Debugging Python Slow json.loads
23/Nov 2019Background
Profiling shows that pymongo’s bson.json_util.loads is consuming an unusual amount of CPU time.
Benchmark
To confirm the function is bad, let’s do some benchmarking.
import pyperf
def data():
import json
return json.dumps(['asdfasdf%s' % i for i in xrange(20)])
s = data()
runner = pyperf.Runner()
runner.timeit(name="json",
stmt="json.loads(s)",
setup="from __main__ import s; import json;")
runner.timeit(name="simplejson",
stmt="simplejson.loads(s)",
setup="from __main__ import s; import simplejson;")
runner.timeit(name="bson json_util",
stmt="json_util.loads(s)",
setup="from __main__ import s; from bson import json_util;")Result:
.....................
json: Mean +- std dev: 5.63 us +- 0.18 us
.....................
simplejson: Mean +- std dev: 3.32 us +- 0.11 us
.....................
bson json_util: Mean +- std dev: 8.77 us +- 0.19 usjson_util is slow. Something is wrong.
Digging into the source
bson.json_util.loads’s profiling shows that JSONDecoder.__init__ is taking ~15% of the time. On the other hand, this is not called in json.loads.
Let’s look into the source code of Python 2.7 json.loads:
# json.loads
def loads(s, encoding=None, cls=None, object_hook=None, parse_float=None,
parse_int=None, parse_constant=None, object_pairs_hook=None, **kw):
"""some docstring...
"""
if (cls is None and encoding is None and object_hook is None and
parse_int is None and parse_float is None and
parse_constant is None and object_pairs_hook is None and not kw):
return _default_decoder.decode(s)
if cls is None:
cls = JSONDecoder
if object_hook is not None:
kw['object_hook'] = object_hook
if object_pairs_hook is not None:
kw['object_pairs_hook'] = object_pairs_hook
if parse_float is not None:
kw['parse_float'] = parse_float
if parse_int is not None:
kw['parse_int'] = parse_int
if parse_constant is not None:
kw['parse_constant'] = parse_constant
return cls(encoding=encoding, **kw).decode(s)And look into bson.json_util.loads:
# bson.json_util.loads
def loads(s, *args, **kwargs):
"""some docstring
"""
json_options = kwargs.pop("json_options", DEFAULT_JSON_OPTIONS)

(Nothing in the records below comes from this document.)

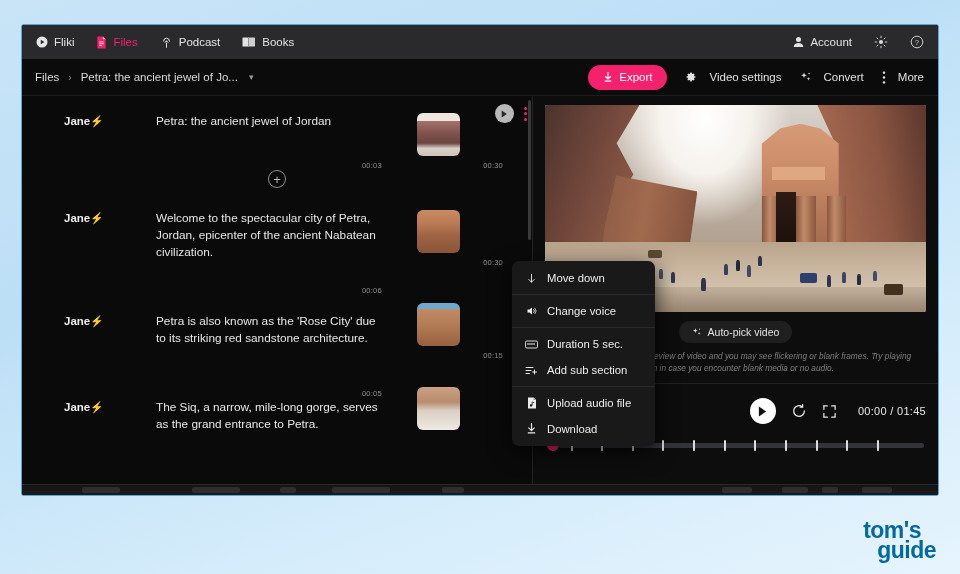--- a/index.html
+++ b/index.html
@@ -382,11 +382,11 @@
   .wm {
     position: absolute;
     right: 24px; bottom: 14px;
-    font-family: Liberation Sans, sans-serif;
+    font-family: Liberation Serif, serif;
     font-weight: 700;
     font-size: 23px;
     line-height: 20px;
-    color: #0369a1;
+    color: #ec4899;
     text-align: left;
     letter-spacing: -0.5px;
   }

kwargs["object_pairs_hook"] = lambda pairs: object_pairs_hook(
pairs, json_options)
return json.loads(s, *args, **kwargs)There is actually a cached decoder if the settings are default. But bson.json_util.loads does not use default. Therefore, it is creating a JSONDecoder object and throwing it away after each loads function call.
Solution
If json.loads is called frequently with non-default options, cache the JSONDecoder for performance.
The fix looks like this:
import json
from bson import json_util
_my_decoder = json.JSONDecoder(object_hook=json_util.object_hook)
def fixed_loads(s):
return _my_decoder.decode(s)And here is the benchmark:
bson_fix: Mean +- std dev: 5.38 us +- 0.22 usLimitations
With the fix, it is not possible to change the decode settings on demand when calling loads.
Conclusion
Cache the JSONDecoder object to avoid wasteful object initialization and deallocation. The tradeoff is clear: cache 1 object vs ~40% performance difference. Beware of the limitation.